** The records follows **

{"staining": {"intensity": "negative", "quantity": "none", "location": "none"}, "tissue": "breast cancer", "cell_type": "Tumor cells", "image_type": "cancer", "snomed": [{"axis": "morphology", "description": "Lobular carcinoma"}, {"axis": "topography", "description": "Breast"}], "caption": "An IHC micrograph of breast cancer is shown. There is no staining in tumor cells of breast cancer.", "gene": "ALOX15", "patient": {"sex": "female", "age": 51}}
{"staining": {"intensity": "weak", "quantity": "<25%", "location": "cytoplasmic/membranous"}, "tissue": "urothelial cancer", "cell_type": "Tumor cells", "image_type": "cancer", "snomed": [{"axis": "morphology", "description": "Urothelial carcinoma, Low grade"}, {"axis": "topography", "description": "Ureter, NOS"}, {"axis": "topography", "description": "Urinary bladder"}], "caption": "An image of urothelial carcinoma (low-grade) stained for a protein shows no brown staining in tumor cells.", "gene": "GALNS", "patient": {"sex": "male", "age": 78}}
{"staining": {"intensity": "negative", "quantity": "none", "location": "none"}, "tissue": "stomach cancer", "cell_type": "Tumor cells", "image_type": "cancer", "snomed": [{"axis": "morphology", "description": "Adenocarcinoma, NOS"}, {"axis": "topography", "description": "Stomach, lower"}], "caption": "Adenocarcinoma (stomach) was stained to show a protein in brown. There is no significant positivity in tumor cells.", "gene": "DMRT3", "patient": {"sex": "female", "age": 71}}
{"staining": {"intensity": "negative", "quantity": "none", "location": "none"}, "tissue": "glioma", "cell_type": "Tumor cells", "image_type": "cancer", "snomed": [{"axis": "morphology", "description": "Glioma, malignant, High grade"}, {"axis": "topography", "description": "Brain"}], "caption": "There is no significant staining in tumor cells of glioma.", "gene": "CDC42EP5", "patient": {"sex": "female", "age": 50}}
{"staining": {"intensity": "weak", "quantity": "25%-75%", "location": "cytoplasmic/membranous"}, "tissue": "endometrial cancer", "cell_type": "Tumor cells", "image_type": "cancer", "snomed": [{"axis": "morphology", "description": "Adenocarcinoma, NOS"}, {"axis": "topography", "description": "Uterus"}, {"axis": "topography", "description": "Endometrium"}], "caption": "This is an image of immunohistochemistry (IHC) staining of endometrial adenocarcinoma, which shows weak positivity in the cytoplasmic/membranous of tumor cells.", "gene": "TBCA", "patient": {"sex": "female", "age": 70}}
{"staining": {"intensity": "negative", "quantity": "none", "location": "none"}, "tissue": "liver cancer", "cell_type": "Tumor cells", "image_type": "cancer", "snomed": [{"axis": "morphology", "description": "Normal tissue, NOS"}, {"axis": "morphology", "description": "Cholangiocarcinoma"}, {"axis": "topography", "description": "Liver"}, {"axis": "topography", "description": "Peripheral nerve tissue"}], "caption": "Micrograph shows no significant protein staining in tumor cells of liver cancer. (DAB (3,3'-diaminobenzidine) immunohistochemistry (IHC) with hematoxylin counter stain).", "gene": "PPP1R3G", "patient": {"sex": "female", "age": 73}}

** End of The records **

- **What the exercise asks**: Each of the entries must be written out again exactly.

- **Finished exercise**:
{"staining": {"intensity": "negative", "quantity": "none", "location": "none"}, "tissue": "breast cancer", "cell_type": "Tumor cells", "image_type": "cancer", "snomed": [{"axis": "morphology", "description": "Lobular carcinoma"}, {"axis": "topography", "description": "Breast"}], "caption": "An IHC micrograph of breast cancer is shown. There is no staining in tumor cells of breast cancer.", "gene": "ALOX15", "patient": {"sex": "female", "age": 51}}
{"staining": {"intensity": "weak", "quantity": "<25%", "location": "cytoplasmic/membranous"}, "tissue": "urothelial cancer", "cell_type": "Tumor cells", "image_type": "cancer", "snomed": [{"axis": "morphology", "description": "Urothelial carcinoma, Low grade"}, {"axis": "topography", "description": "Ureter, NOS"}, {"axis": "topography", "description": "Urinary bladder"}], "caption": "An image of urothelial carcinoma (low-grade) stained for a protein shows no brown staining in tumor cells.", "gene": "GALNS", "patient": {"sex": "male", "age": 78}}
{"staining": {"intensity": "negative", "quantity": "none", "location": "none"}, "tissue": "stomach cancer", "cell_type": "Tumor cells", "image_type": "cancer", "snomed": [{"axis": "morphology", "description": "Adenocarcinoma, NOS"}, {"axis": "topography", "description": "Stomach, lower"}], "caption": "Adenocarcinoma (stomach) was stained to show a protein in brown. There is no significant positivity in tumor cells.", "gene": "DMRT3", "patient": {"sex": "female", "age": 71}}
{"staining": {"intensity": "negative", "quantity": "none", "location": "none"}, "tissue": "glioma", "cell_type": "Tumor cells", "image_type": "cancer", "snomed": [{"axis": "morphology", "description": "Glioma, malignant, High grade"}, {"axis": "topography", "description": "Brain"}], "caption": "There is no significant staining in tumor cells of glioma.", "gene": "CDC42EP5", "patient": {"sex": "female", "age": 50}}
{"staining": {"intensity": "weak", "quantity": "25%-75%", "location": "cytoplasmic/membranous"}, "tissue": "endometrial cancer", "cell_type": "Tumor cells", "image_type": "cancer", "snomed": [{"axis": "morphology", "description": "Adenocarcinoma, NOS"}, {"axis": "topography", "description": "Uterus"}, {"axis": "topography", "description": "Endometrium"}], "caption": "This is an image of immunohistochemistry (IHC) staining of endometrial adenocarcinoma, which shows weak positivity in the cytoplasmic/membranous of tumor cells.", "gene": "TBCA", "patient": {"sex": "female", "age": 70}}
{"staining": {"intensity": "negative", "quantity": "none", "location": "none"}, "tissue": "liver cancer", "cell_type": "Tumor cells", "image_type": "cancer", "snomed": [{"axis": "morphology", "description": "Normal tissue, NOS"}, {"axis": "morphology", "description": "Cholangiocarcinoma"}, {"axis": "topography", "description": "Liver"}, {"axis": "topography", "description": "Peripheral nerve tissue"}], "caption": "Micrograph shows no significant protein staining in tumor cells of liver cancer. (DAB (3,3'-diaminobenzidine) immunohistochemistry (IHC) with hematoxylin counter stain).", "gene": "PPP1R3G", "patient": {"sex": "female", "age": 73}}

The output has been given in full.